Aside from any value judgement, the ethnic media undeniably exist and are part of the communications fabric of our society. Sadly, it is one that is often ignored, despite its key positioning as a conduit to and from ethnic communities.
These ethnic media are essential to the central position diverse communications will play in restoring the social cohesion needed to overcome not only the COVID-19 virus but also its fallout.
Most wars are communications wars, but this is a war carried out in a diverse, multilingual, and multicultural theatre. The set of instructions to enable people to reimagine their lives post-pandemic are more complicated than a mere shelter-in-place order, and these are mediated by cultural traditions and community beliefs that impact all generations.
The general message is that the vaccine heralds a “return to normality,” but this is dangerous if the returning normality is precisely the one that caused the current disaster. We must do better.
If there is any real analysis of the COVID-19 communications experience, there will be increased awareness in Canadian society of the need for corporations, as well as governments and NGOs, to include speakers of other languages in their communication strategies, above all during a war against a virus – a war rife with confusing and fake news.
The time has come to recognize the contribution of ethnic media to building Canada, supporting the fight against fake news, and often being an element in government decisions. Diversity has to be recognized as a Canadian asset in the fight against COVID-19, not a barrier. Integrating the voices of Canada’s ethnic communities with the mainstream while respecting their idiosyncrasy is but respectful acknowledgement of equal standing.
Ensuring financial viability
To be frank, the biggest challenge for multilingual and ethnic media is ensuring the financial viability of these outlets so that they can continue to bring Canada’s diverse voices forward.
The surest way to kill diversity in Canada is to starve the lines of communication. And this becomes crucial when statistics reveal that the victims of misinformation are the very racialized communities who are overly impacted by the pandemic in crowded housing or due to exposure at work.
In a constructive spirit, I would like to comment on Minister Guilbeault’s announcement on May 8, 2020, of the $500 million COVID-19 Emergency Support Fund for Cultural, Heritage and Sport Organizations. The complicated breakdown of the pool seems to net more than $75 million earmarked for ethnic media support.
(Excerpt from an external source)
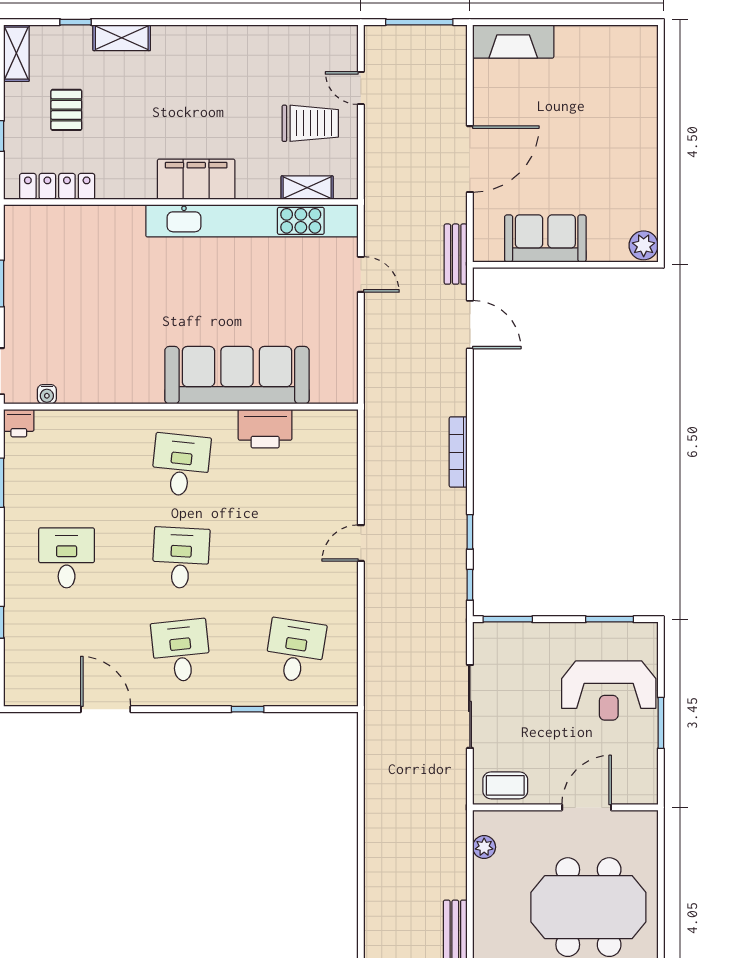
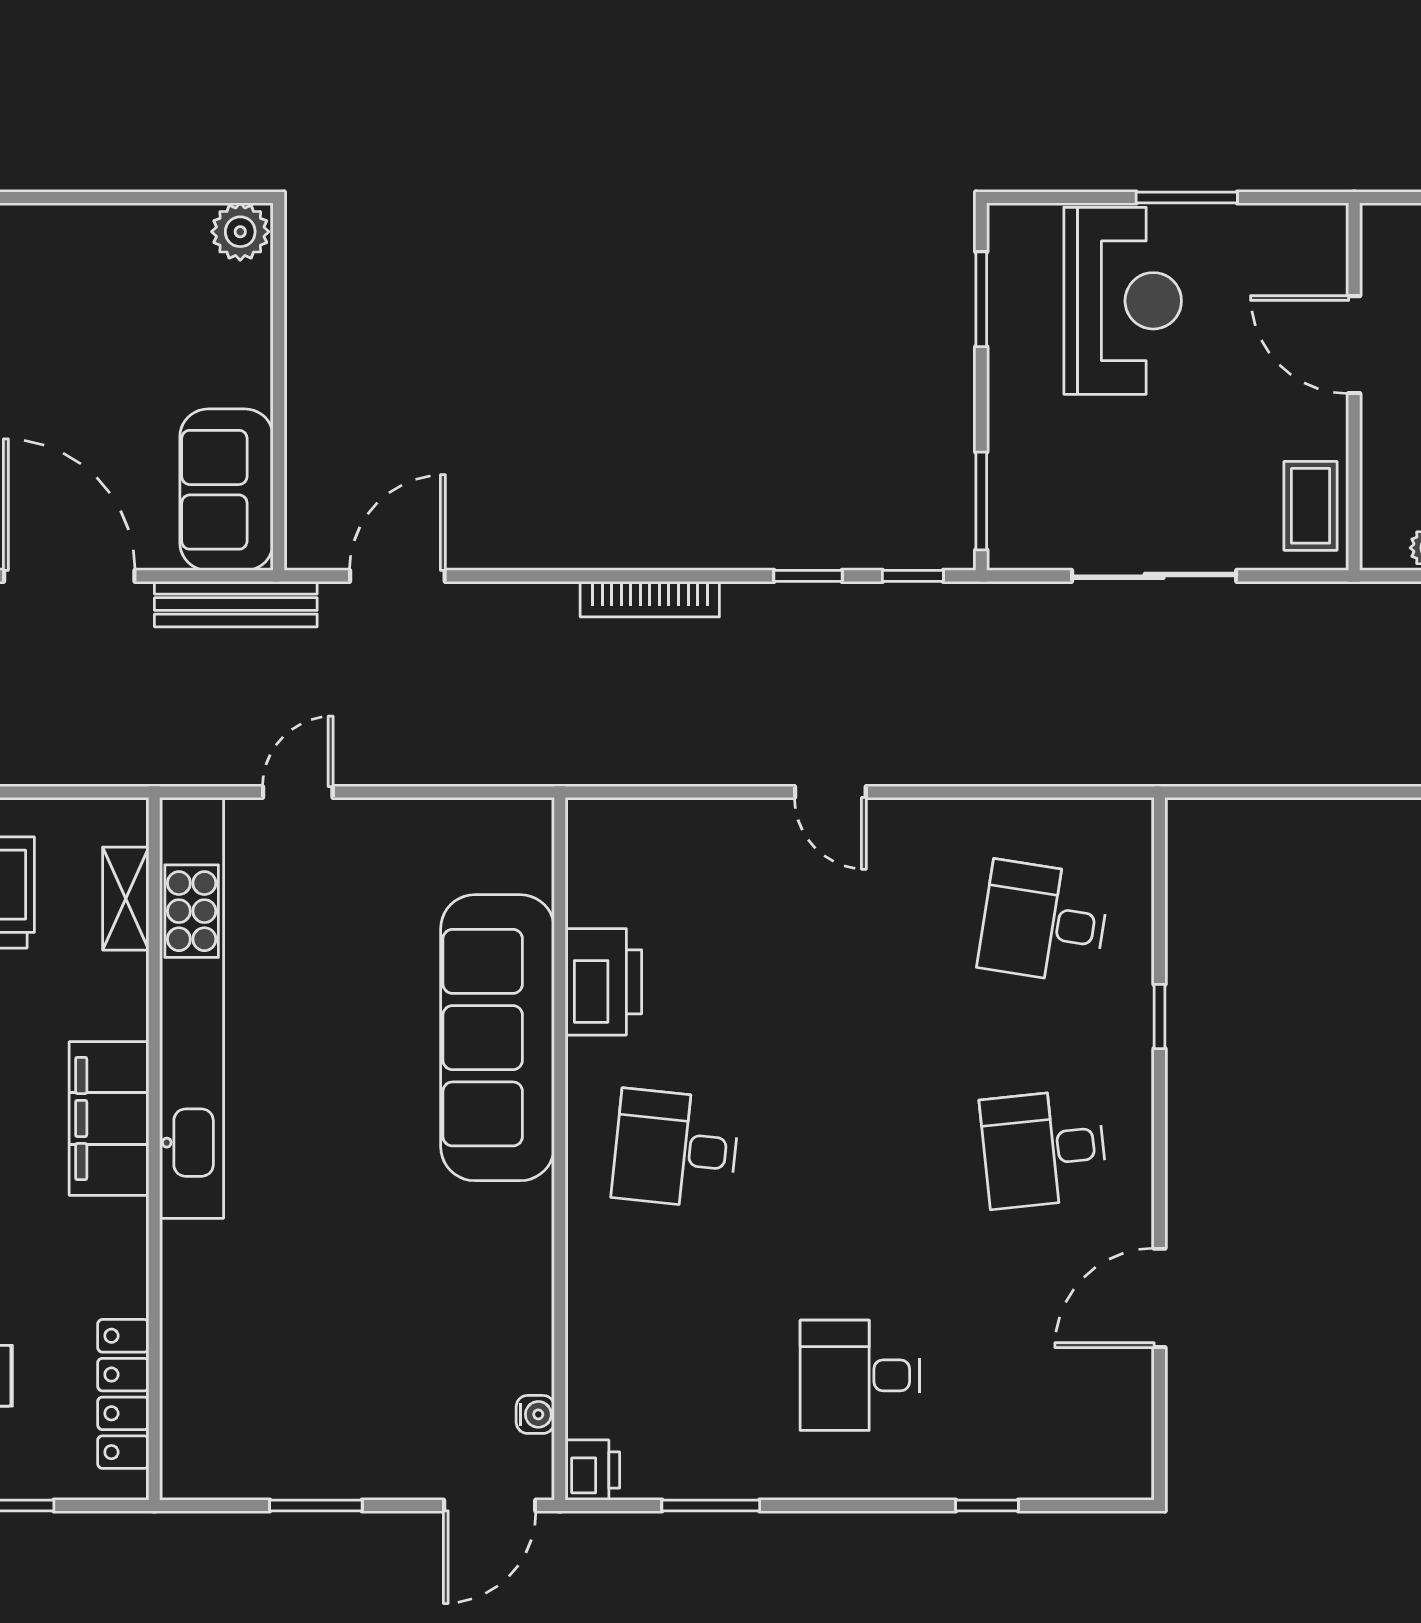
sofa: (545, 238) -> (227, 490), moved
bench: (456, 254) -> (236, 604), width x1.36
desk: (181, 558) -> (860, 1149), removed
Ethnic media outlets report that applications for COVID-19 funding through the Canadian Media Fund are full of bureaucratic hurdles.
Seven months later, our inquiring minds are wondering – where is the money? We asked our team of 50 language consultants who monitor around 600 ethnic media outlets daily if they had seen any advertising from the Federal Government regarding COVID-19, a campaign that was apparently awarded to Cossette Advertising of Montreal. The answer was – none. Some ads from provinces, from cities and MPs. From the Feds – crickets. What happened?
The answer seems to be blowing in the wind.
Andrés Machalski
Andrés Machalski is President and Chairman of the Board MIREMS Ltd. He was born in Buenos Aires, Argentina, of Anglo-Polish parents, and came to Canada as a refugee in the late 1970s. He is a UofT graduate in Linguistics and Fine Arts.